The Trib says they left the bear at the capture site around 1. Repanshek reports that the researchers and stayed with the bear “until it began to stir, then left the area.” The Idaho Statesman says they left the bear to wake up on its own. The Trib says: “They waited for it to stir, [Chris Servheen, grizzly bear coordinator for the U.S. Fish and Wildlife Service], then beat a quick retreat.”

Biologists have captured thousands of bears this way and say they wake up passive and groggy, not aggressive. I asked Stephen Stringham, a grizzly bear biologist in Alaska and author of Alasksa Magnum Bear Safety Manual, who has had bears wake up in his arms and just walk away.

“The level of aggression before being tranquilized is usually off the chart.  But after recovery, most bears just want to leave.  Aggression is uncommon.  Some tranquilizers simply paralyze the animal, so that it is fully awake and aware while it is being handled.  Even these bears seldom show aggression after recovery.  One idea is that the experience of being helpless while being handled by people convinces a bear that people are too powerful to mess with,” he says. “Nevertheless, whenever I handle a tranquilized bear, I treat it with extreme gentleness — stroking its head and neck, speaking softly, making sounds like a cub nursing (a sound of contentment), putting drops of Murine in its eyes to keep them moist, protecting its eyes from dirt, etc.  If and when I am ever vulnerable to that bear, I want it to remember me ‘fondly.'”

So, why not wait with the bear to fully awaken, as biologists do with some other animals?

Could something be off with this batch of drugs? Two mountain goats died just a week earlier after being darted in Glacier, prompting a halt to that study. A Glacier grizzly died the same way last year.

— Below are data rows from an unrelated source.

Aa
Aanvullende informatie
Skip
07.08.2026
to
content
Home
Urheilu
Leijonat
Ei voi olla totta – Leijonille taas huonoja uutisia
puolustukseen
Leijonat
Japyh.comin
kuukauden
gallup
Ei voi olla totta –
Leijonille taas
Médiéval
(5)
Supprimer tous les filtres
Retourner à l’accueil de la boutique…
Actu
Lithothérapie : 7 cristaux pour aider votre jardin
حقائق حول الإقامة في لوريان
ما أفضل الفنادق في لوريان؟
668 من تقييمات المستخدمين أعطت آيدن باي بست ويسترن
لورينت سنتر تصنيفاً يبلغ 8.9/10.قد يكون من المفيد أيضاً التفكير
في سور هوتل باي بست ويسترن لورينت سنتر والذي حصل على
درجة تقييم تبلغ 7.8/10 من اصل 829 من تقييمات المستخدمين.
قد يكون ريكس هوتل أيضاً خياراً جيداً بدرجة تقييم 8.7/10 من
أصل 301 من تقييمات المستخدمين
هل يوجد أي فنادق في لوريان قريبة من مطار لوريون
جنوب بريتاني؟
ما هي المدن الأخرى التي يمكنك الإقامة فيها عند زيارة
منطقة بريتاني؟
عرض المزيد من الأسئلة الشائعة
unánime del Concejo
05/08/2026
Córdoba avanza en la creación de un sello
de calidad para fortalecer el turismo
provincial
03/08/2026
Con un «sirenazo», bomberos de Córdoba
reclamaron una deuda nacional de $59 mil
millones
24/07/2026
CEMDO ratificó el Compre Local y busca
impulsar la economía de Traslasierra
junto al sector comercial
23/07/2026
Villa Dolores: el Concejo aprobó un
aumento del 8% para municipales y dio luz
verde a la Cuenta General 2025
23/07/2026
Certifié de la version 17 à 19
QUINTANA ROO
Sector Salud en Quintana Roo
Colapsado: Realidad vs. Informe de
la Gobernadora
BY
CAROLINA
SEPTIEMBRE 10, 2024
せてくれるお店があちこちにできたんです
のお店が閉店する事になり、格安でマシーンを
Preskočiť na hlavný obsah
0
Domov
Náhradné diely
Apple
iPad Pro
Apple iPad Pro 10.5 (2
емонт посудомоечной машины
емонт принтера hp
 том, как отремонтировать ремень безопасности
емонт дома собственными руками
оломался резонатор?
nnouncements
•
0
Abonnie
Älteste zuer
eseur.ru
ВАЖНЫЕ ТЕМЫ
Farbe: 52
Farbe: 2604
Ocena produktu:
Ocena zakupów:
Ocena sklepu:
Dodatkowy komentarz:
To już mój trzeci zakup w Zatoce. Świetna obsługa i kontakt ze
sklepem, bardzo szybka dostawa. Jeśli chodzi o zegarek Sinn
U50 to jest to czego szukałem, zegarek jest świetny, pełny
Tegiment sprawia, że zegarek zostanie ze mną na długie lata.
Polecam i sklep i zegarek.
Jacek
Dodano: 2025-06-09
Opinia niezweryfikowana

Or is something off with the traps or trapping technique? The very next day after the Evert attack another grizzly bear died in a trap set by Old Faithful. (This one was the other kind, a culvert trap.) Sometimes even the best biologists can get things wrong, especially with an animal that reacts unpredictably. The capture and eventual euthanasia of the last U.S. jaguar, Macho B, in 2009 in Arizona prompted a criminal investigation and possible charges that biologists caused the death of the endangered species.

The team has since tracked and shot the bear, which locals didn’t like. The biologists probably didn’t make friends with comments that deflected blame on Evert. “The people doing this are highly trained professionals who follow very detailed protocols. One of the most important protocols is public safety,” Servheen said. “We try to do everything we can to minimize the risks. But we can’t protect ourselves against people that ignore every warning we give, and we can’t protect people against themselves….The whole thing is regrettable, just one tragedy followed by another.”

The bear team did conscientiously make sure bear warning signs were up. The problem may be too many bear signs instead of not enough. I was there last week and nearly everywhere there was some sort of bear sign. I saw at least two grades–bear activity and area closed. But the area closed signs near Elephant Back trail were ambiguous; the trail was still open and a ranger lead a hike there. Maybe Yellowstone is becoming the park that cried bear?